En fin, no podía olvidar que ayer fue la Candelaria, con la bendición de las candelas taumatúrgicas, y que hoy es San Blas, con sus roscos y la leyenda de que este santo popular cura los dolores de garganta, tan habituales cuando el frio aprieta, haciendo la competencia, con escaso éxito, a las farmacias y los laboratorios. Y cómo podía olvidar el manoseado refrán de que “por San Blas la cigüeña verás, y si no la vieres, será año de nieves”, un refrán tan poco fiable como el Calendario Zaragozano.

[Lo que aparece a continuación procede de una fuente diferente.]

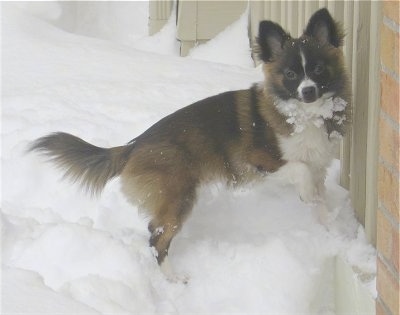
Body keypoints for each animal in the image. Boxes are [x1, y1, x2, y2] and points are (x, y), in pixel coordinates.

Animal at [30, 8, 350, 282]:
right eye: (291, 74)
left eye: (318, 69)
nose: (308, 91)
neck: (305, 115)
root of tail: (133, 146)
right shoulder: (257, 160)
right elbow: (299, 170)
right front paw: (307, 196)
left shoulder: (318, 165)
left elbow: (319, 198)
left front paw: (330, 228)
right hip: (178, 196)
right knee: (156, 235)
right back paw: (173, 277)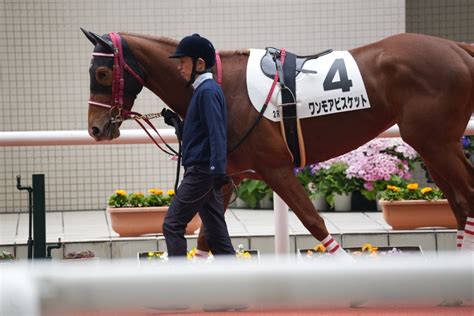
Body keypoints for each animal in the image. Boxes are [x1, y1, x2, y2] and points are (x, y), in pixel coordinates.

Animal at [81, 28, 474, 253]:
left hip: (436, 142)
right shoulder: (230, 177)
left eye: (101, 72)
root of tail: (458, 48)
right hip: (431, 144)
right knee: (459, 205)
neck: (218, 82)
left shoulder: (276, 168)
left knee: (467, 199)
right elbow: (208, 238)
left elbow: (315, 223)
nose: (96, 129)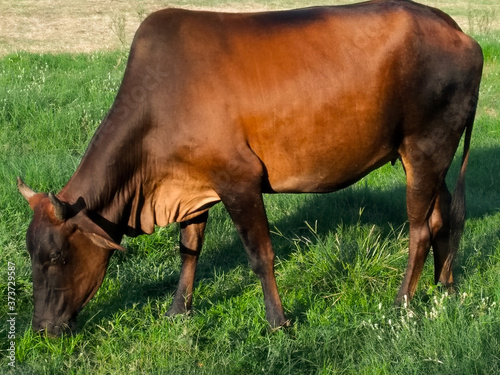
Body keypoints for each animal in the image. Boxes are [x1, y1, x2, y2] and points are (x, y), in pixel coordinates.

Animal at [18, 0, 480, 336]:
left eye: (56, 255)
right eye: (29, 252)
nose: (41, 329)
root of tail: (460, 32)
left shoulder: (238, 179)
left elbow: (260, 255)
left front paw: (278, 323)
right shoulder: (195, 184)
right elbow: (189, 249)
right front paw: (177, 311)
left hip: (425, 146)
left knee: (420, 228)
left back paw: (402, 301)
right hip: (431, 156)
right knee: (443, 217)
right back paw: (445, 285)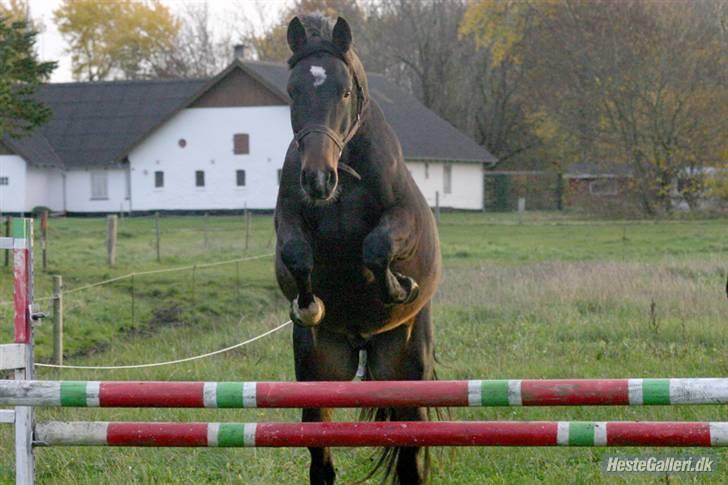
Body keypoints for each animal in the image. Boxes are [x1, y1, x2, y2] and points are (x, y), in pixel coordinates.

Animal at [274, 13, 440, 482]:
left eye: (344, 91)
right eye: (292, 91)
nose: (317, 179)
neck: (344, 174)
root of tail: (362, 344)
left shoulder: (403, 217)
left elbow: (376, 246)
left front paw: (400, 287)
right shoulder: (287, 222)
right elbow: (297, 256)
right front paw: (308, 305)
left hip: (405, 370)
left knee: (410, 459)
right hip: (318, 374)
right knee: (321, 459)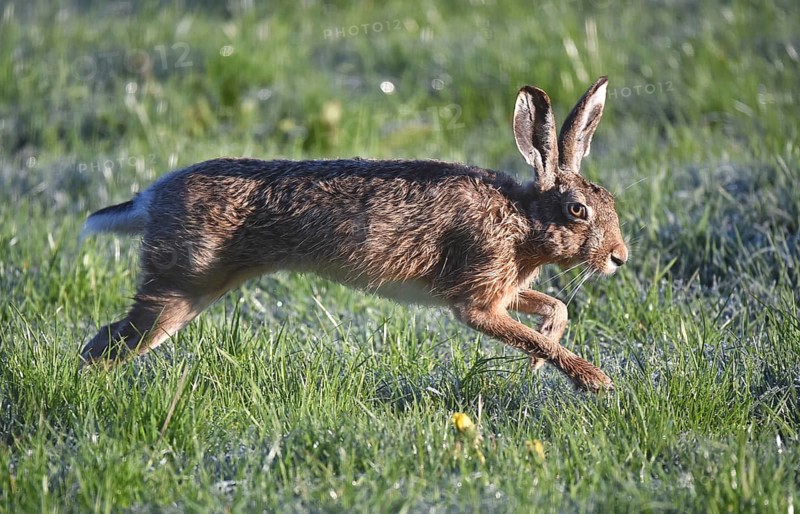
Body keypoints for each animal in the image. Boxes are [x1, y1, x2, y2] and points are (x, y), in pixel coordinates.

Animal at [80, 76, 627, 392]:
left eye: (608, 203)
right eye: (578, 211)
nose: (619, 257)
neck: (522, 218)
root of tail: (153, 194)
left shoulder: (503, 290)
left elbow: (553, 309)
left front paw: (539, 362)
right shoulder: (474, 301)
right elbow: (522, 331)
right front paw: (594, 381)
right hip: (184, 282)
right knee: (108, 344)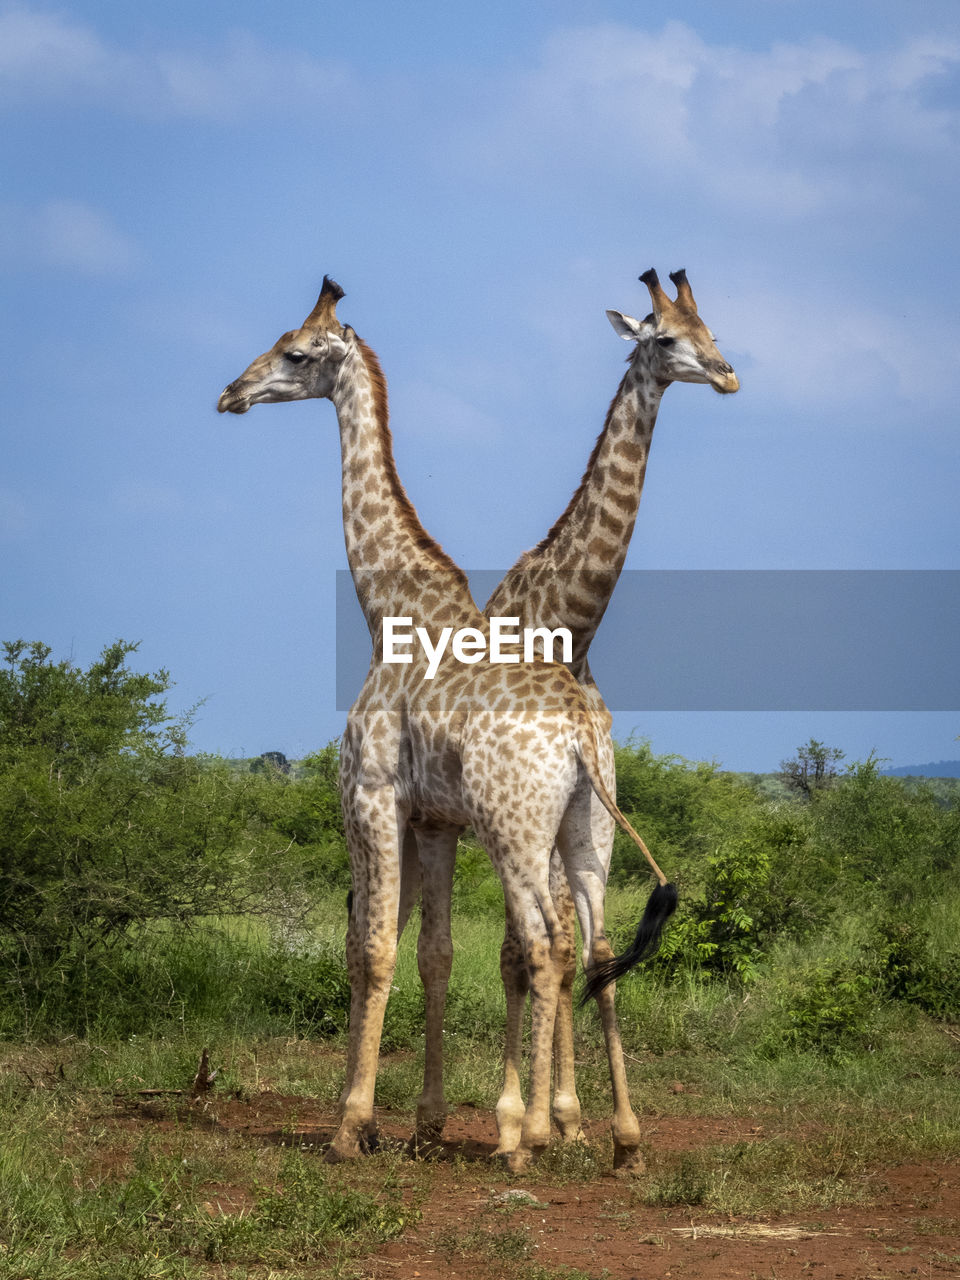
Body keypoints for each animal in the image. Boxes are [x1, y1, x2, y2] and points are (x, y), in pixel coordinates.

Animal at [217, 277, 675, 1172]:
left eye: (295, 352)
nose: (230, 394)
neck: (388, 609)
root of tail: (580, 728)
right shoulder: (433, 819)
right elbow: (431, 952)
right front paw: (417, 1121)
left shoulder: (371, 795)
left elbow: (373, 948)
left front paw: (352, 1126)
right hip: (587, 827)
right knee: (596, 947)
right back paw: (624, 1138)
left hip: (516, 827)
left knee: (541, 943)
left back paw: (526, 1135)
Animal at [409, 267, 742, 1162]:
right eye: (667, 338)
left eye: (716, 329)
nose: (728, 375)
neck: (568, 623)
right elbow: (523, 955)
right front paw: (535, 1117)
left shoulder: (576, 809)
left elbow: (573, 951)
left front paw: (570, 1117)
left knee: (559, 945)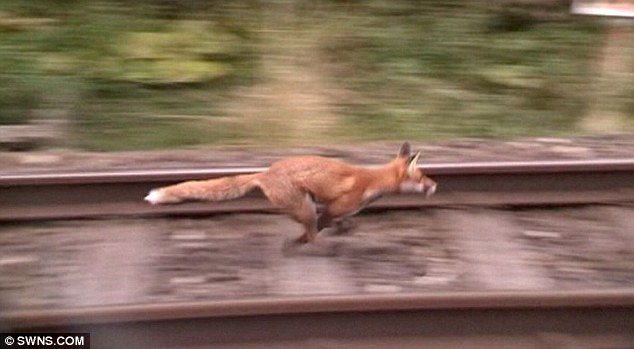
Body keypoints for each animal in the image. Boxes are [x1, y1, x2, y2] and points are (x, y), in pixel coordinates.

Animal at [146, 141, 436, 242]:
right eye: (423, 177)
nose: (435, 185)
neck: (371, 182)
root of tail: (265, 173)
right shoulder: (333, 208)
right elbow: (320, 228)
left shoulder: (336, 210)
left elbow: (343, 223)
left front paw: (345, 230)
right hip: (305, 208)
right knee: (311, 235)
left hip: (305, 206)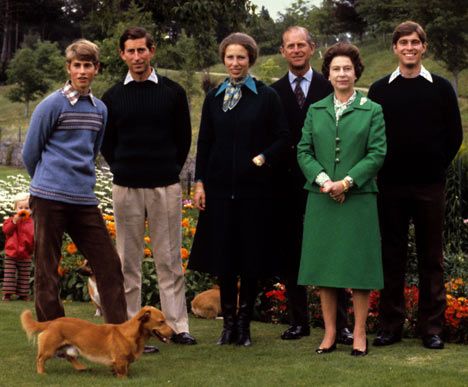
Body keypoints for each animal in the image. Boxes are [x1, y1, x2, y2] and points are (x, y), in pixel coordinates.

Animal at [20, 306, 174, 378]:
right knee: (40, 359)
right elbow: (122, 372)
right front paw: (123, 379)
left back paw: (81, 368)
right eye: (162, 322)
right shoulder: (120, 360)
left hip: (70, 347)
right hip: (49, 348)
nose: (174, 334)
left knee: (69, 357)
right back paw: (41, 373)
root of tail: (52, 322)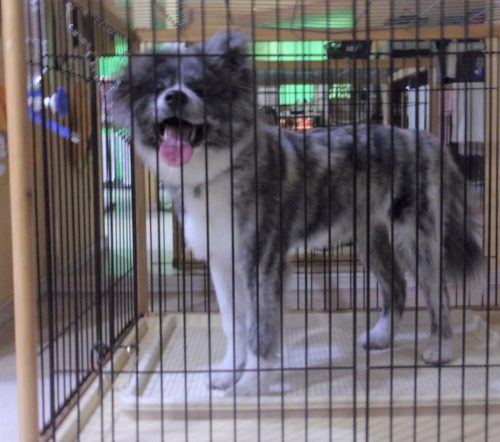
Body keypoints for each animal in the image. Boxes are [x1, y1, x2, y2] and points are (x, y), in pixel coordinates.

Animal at [110, 30, 486, 395]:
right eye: (158, 88)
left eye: (200, 88)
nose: (175, 97)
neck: (219, 170)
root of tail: (425, 139)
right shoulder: (222, 261)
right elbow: (234, 324)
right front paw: (228, 372)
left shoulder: (262, 261)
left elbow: (259, 328)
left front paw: (251, 384)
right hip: (371, 238)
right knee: (396, 286)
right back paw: (381, 337)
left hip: (416, 237)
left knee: (438, 292)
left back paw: (441, 348)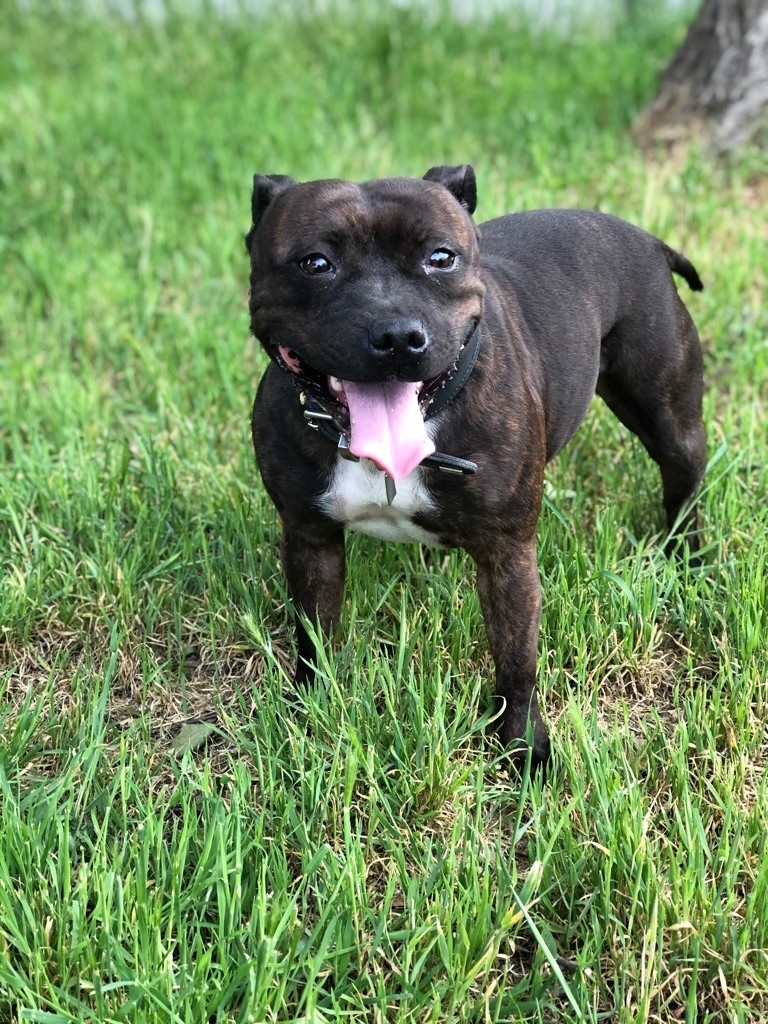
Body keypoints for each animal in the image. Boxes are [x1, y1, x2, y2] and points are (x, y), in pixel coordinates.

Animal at [243, 163, 708, 770]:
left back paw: (687, 556)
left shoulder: (507, 553)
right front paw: (308, 708)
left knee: (683, 481)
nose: (397, 335)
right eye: (314, 263)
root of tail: (644, 237)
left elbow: (516, 657)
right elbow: (313, 633)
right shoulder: (309, 536)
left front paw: (523, 744)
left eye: (441, 257)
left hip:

Mucho antes de esta ola de frio las cigüeñas, esos entrañables garabatos blancos y negros en los campanarios de Castilla, están ahí con una lealtad admirable. Será por el calentamiento global o por lo que sea, pero de un tiempo a esta parte las cigüeñas se quedan todo el año aquí, no emigran a África ni son el termómetro del invierno. Y, lo mismo que los antiguos poetas convencionales y admirados, las cigüeñas siguen sin traspasar el puerto de Oncala hacia las Tierras Altas donde el cierzo pasa por las gargantas como un dalle recién afilado. Al final me paro a meditar. ¿Será verdad, después de todo, que no existe el Tiempo como no existe en realidad el Futuro ni el Silencio ni la Nada?